In order for the Democratic National Convention to nominate someone else when it meets in August, Biden would have to be persuaded to willingly step aside: He already won the delegates, they are bound by “good conscience” to vote for him, and delegates have shown little indication they would do otherwise unless he assented. Biden is the leader of the Democratic Party; there is no higher authority that can remove him from the ticket (other than the Almighty).
This means that Democrats who want to nominate a different candidate must convince Biden to go. That’s going to be a tough sell, because Biden wants to be president again. (If he didn’t want to serve a second term, he wouldn’t have run for one.)
No one should be surprised by this. It may seem very basic, but political figures—particularly at the highest levels of influence—generally seek to retain power. Sen. Dianne Feinstein (D–Calif.) recently died in office, and she’s hardly the first senator to do so. Ruth Bader Ginsburg cost Democrats a pivotal Supreme Court seat by refusing to retire. In 2022, Sen. Chuck Grassley (R–Iowa.) ran for reelection; he’s currently 90 years old.
Trump has been willing to risk nearly everything—including his freedom—in order to retain control over the GOP and regain the presidency. Polls showing that other Republicans had an even greater chance of beating Biden in 2024 made little difference to Trump; Trump wants Trump to be the president, not just any Republican.
Perhaps Biden is not so self-centered and would—at some point—put the good of the party over his own ambitions. It’s at least possible that if Biden were convinced he had no shot at beating Trump, and some charismatic Democratic rival had a good chance at beating Trump, he would step aside. These conditions have not been met; they are not anywhere close to being met.
According to recent polls, Biden is likely to lose to Trump. But his only plausible replacement—Vice President Kamala Harris—fares only slightly better.

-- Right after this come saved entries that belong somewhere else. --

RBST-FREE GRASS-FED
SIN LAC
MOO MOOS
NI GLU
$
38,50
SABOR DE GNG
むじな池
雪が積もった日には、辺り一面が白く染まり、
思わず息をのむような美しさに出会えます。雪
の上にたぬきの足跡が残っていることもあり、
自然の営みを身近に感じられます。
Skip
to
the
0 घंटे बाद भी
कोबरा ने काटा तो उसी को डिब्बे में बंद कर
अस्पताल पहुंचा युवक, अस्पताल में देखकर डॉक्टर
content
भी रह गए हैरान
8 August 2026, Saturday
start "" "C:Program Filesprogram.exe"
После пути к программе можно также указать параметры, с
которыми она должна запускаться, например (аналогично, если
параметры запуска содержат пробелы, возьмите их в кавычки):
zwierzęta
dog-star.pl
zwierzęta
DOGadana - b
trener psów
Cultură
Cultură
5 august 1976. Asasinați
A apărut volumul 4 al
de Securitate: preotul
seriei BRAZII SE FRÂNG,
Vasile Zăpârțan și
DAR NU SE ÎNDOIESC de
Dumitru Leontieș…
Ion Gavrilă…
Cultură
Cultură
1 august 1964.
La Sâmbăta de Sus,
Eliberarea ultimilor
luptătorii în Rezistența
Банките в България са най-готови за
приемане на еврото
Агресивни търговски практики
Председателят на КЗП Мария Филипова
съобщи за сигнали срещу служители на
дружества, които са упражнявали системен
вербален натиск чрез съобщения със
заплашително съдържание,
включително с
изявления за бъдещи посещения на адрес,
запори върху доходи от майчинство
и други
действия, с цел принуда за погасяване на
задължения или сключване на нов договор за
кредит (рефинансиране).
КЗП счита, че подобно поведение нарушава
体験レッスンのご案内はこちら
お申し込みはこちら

A CNN poll has Biden six points behind Trump and Harris two points behind Trump.
To be clear, this could be a meaningful difference if you’re the Democratic Party and your only goal is to maximize your odds of beating Trump. It would be wild and potentially destabilizing to swap the candidates at this point, and historically Harris has been viewed less favorably than Biden—but it’s certainly possible to construct an argument that the Democratic Party should take the gamble.
Biden is not the Democratic Party, however. If he drops out, he reduces his own odds of being the president again to approximately zero. No one can explain why Biden—from the Biden perspective—should do this.
Democrats need to persuade their president that his shaky debate performance has made his reelection so improbable that he doesn’t lose much by bowing out now. They also need to make the case that Harris is so much more appealing to the electorate that Biden’s continued presence in the race is blowing an actually winnable election for her. Again, that’s a tough sell—particularly when the people controlling access to Biden are Jill Biden and Hunter Biden, whose judgment in this matter might be far from objective.
It’s possible, of course, that Democrats overcome these significant hurdles and convince Biden to exit. There’s also a possibility that Biden could have a more serious health emergency that does necessitate him dropping out. Barring that scenario, I am comfortable predicting that Biden will be the Democratic nominee for president in November. You can bet on it.